Pilkada Bantul: Simpatisan PAN Dukung Noto, DPD PAN Klaim Solid Dukung AHM-JP

Ilustrasi - Freepik
19 September 2020 15:47 WIB Jumali Bantul Share :

Harianjogja.com, BANTUL—Relawan Gerbong Biru yang didukung oleh Hanafi Rais resmi memberikan dukungan kepada pasangan Suharsono-Totok Sudarto (Noto) di Pilkada Bantul, Jumat (18/9/2020) malam. Relawan Gerbon Biru mengaku beranggotakan simpatisan PAN. Sementara PAN mendukung Abdul Halim Muslih-Joko Purnomo (AHM-JP) di Pilkada Bantul.

Dalam komunikasi visual yang digelar saat deklarasi, Hanafi Rais mendukung pasangan Noto untuk kembali memimpin Bantul.  “Insyaallah pasangan Noto menjadi sapu yang bersih untuk mewujudkan pemerintahan Bantul yang bersih dari korupsi,” kata Hanafi Rais.

BACA JUGA: Polisi Akan Periksa Kejiwaan Pelaku Pembunuhan dan Mutilasi Kalibata

Koordinator Gerbong Biru Janan Sarjito menyatakan kelompoknya adalah kader dan simpatisan dari PAN yang secara pribadi mendukung Noto. Setidaknya ada perwakilan dari 16 kecamatan di Bantul yang mendukung kepemimpinan Noto.

“Harapan tentu agar pemerintahan yang bersih ini bisa terwujud,” terangnya.
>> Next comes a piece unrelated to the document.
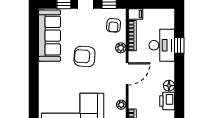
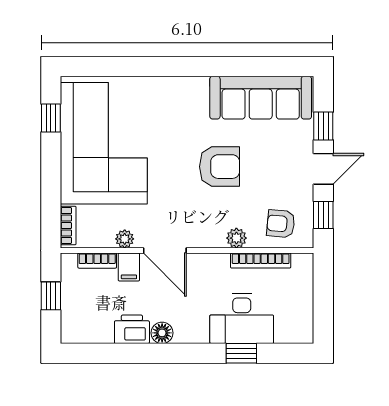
filing cabinet: (135, 14) -> (129, 267), moved
armchair: (85, 56) -> (220, 167), turned 86
door: (127, 74) -> (165, 250), moved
Sementara Ketua DPD PAN Bantul, Mahmud Ardi Widanto yang dikonfirmasi menyatakan Gerbong Biru tidak ada sangkut pautnya dengan PAN.  Oleh karena itu, sejauh ini PAN tetap mendukung pasangan Abdul Halim Muslih-Joko Purnomo.

BACA JUGA: Pasar Godean Akan Dilengkapi Alun-Alun Mini & Area Pertunjukan

“PAN tetap solid dan mendukung AHM-JP,”  ujar dia.

Sementara, sukarelawan pasangan Abdul Halim Muslih-Joko Purnomo yang tergabung dalam Sahabat JP (Joko Purnomo) membentuk satgas anti money politic, sedangkan Relawan Gerbong Biru menyatakan diri bergabung dengan pasangan Suharsono-Totok Sudarto (Noto).

Sekretaris Koordinator Sahabat JP Desa Seloharjo, Pundong, Heru Purwanto mengatakan, pembentukan satgas anti money politic adalah upaya untuk menciptakan pemilu yang bersih dan terbebas dari kemungkinan politik uang. Satgas yang dibentuk oleh Sahabat JP akan ada di setiap dusun.

“Ini kami lakukan sebagai upaya agar pilkada berlangsung demokratis dan bebas dari politik uang,” katanya, Sabtu (19/9/2020).